I’m currently reading Nick Hunt’s fantastic book Walking the Woods and the Water, a beautifully written re-tracing of Patrick Leigh Fermor’s epic walk from the Hook of Holland to Istanbul – albeit in a very different age. Leigh Fermor is one of my absolute favourite writers and people (I do plan to write a longer post on exactly why his work has meant so much to me and countless other wanderlusters in the near future) and I wanted to share a quote from Hunt’s version of the journey that particularly resonated with me.
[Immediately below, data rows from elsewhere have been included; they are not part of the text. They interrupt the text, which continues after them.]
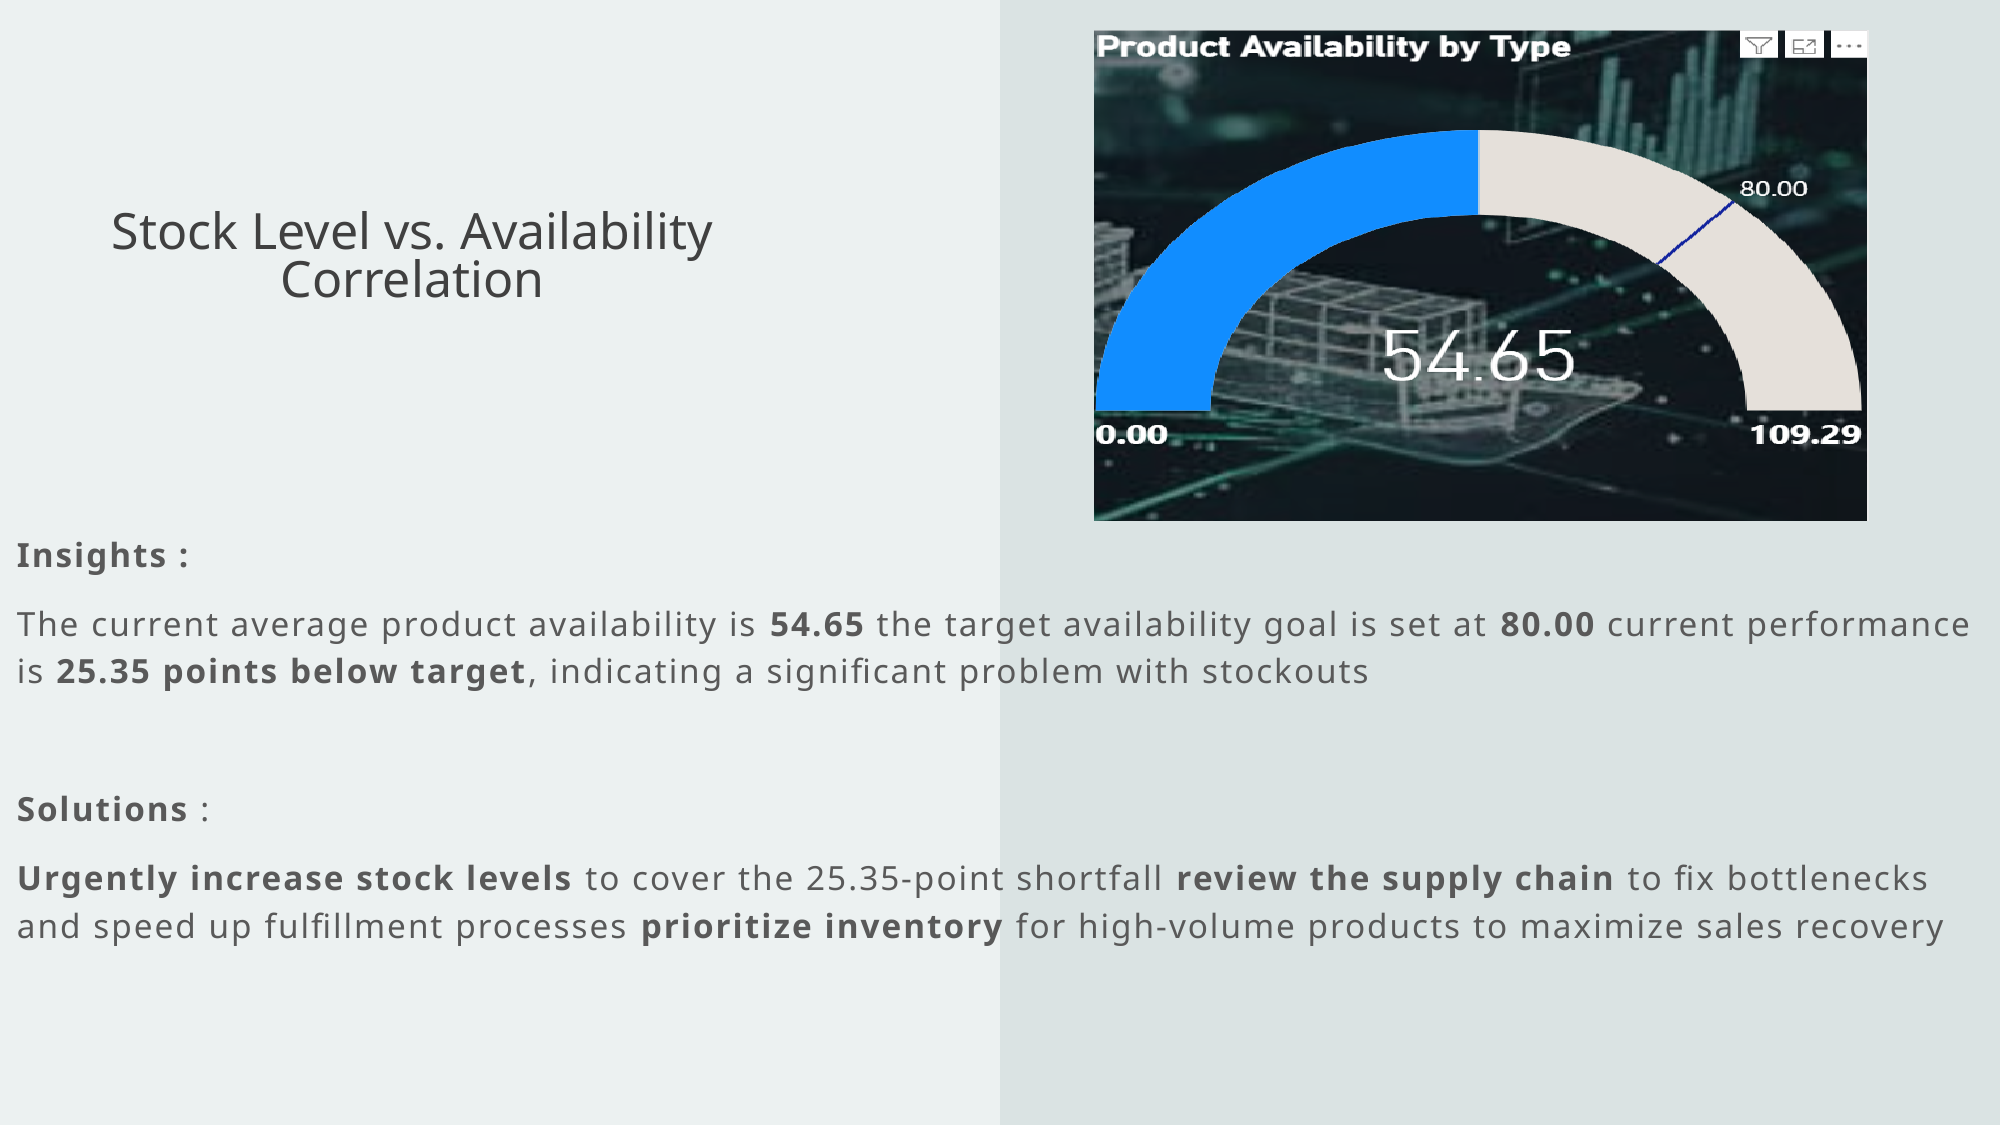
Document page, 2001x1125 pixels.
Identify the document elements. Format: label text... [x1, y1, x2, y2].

title Stock Level vs. Availability Correlation [14, 132, 811, 315]
subtitle Insights : The current average product availability is 54.65 the target availability goal is set at 80.00 current performance is 25.35 points below target, indicating a significant problem with stockouts Solutions : Urgently increase stock levels to cover the 25.35-point shortfall review the supply chain to fix bottlenecks and speed up fulfillment processes prioritize inventory for high-volume products to maximize sales recovery [1, 518, 2000, 1125]
picture [1094, 30, 1869, 521]
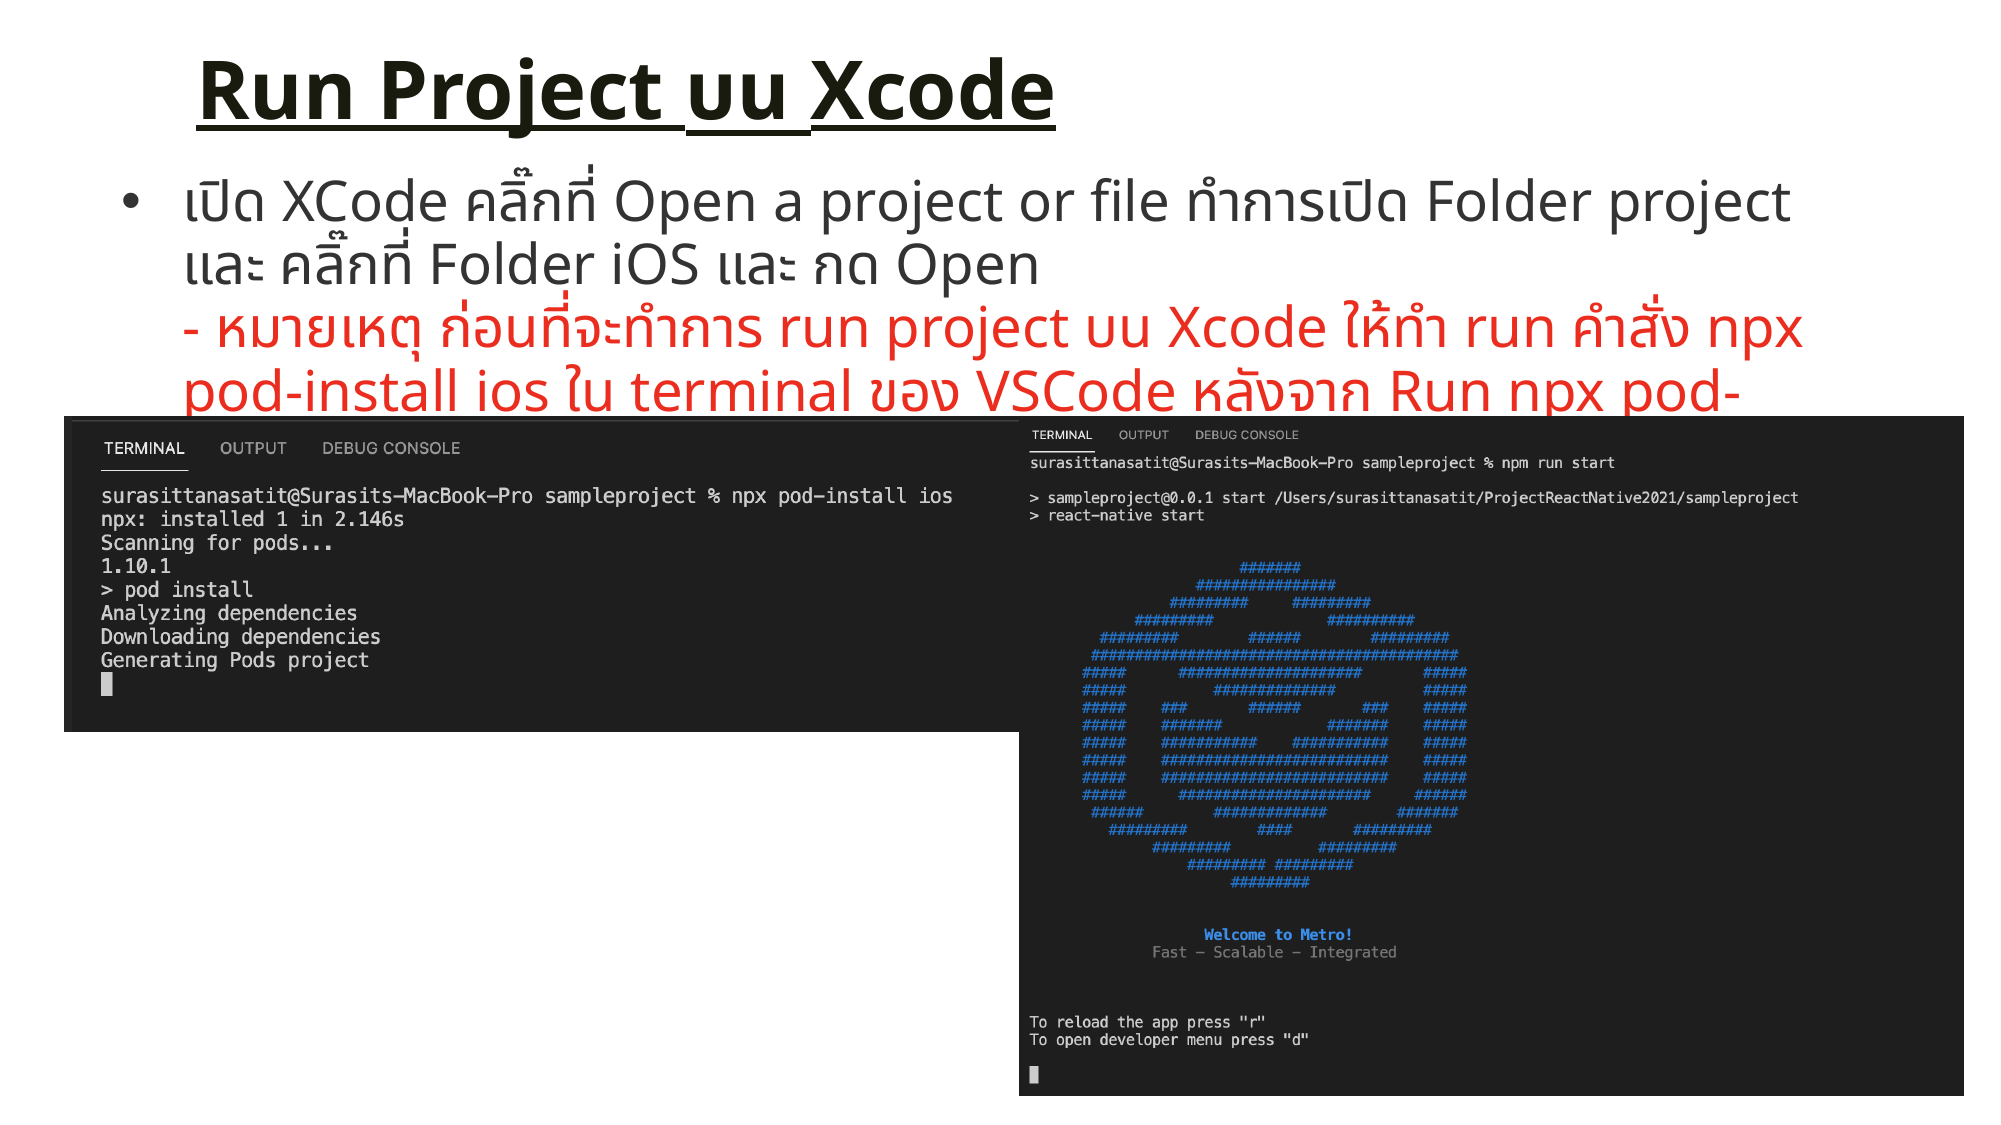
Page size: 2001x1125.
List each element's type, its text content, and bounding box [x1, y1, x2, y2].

title Run Project บน Xcode [188, 41, 1120, 147]
picture [63, 416, 1964, 1097]
list เปิด XCode คลิ๊กที่ Open a project or file ทำการเปิด Folder project และ คลิ๊กที่ Folder iOS และ กด Open - หมายเหตุ ก่อนที่จะทำการ run project บน Xcode ให้ทำ run คำสั่ง npx pod-install ios ใน terminal ของ VSCode หลังจาก Run npx pod-install ios คำสั่งเสร็จแล้ว ให้ทำการ พิมพ์ คำสั่ง npm run start ใน terminal และทำการเปิด Xcode เพื่อทำการ compile code พร้อมเปิด emulator [113, 162, 1887, 400]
He’s just entered Bavaria – a land dear to my heart – and describes the experience of crossing the unassuming border into Austria:
Austria lay down a nondescript road that looked like it could only end in a suburban cul-de-sac, but brought me instead to the green Saalach river, where nothing stirred but a ginger cat picking its way across the bank.”
This sentence conjured up so many echoes of my own time living on a nondescript border with Austria, reached by its own footbridge over the Saalach’s mother river, and its own precocious ginger cat that patrolled the borderland. Perhaps there are hordes of them across Europe – feline guardians of an increasingly integrated continent. Perhaps it’s the same cat zealously making its way up the Salzach’s tributaries in the way that Leigh Fermor and Hunt and countless travellers before them have traversed lands guided solely by a river. Or perhaps I just need to step away from the travel literature for a bit.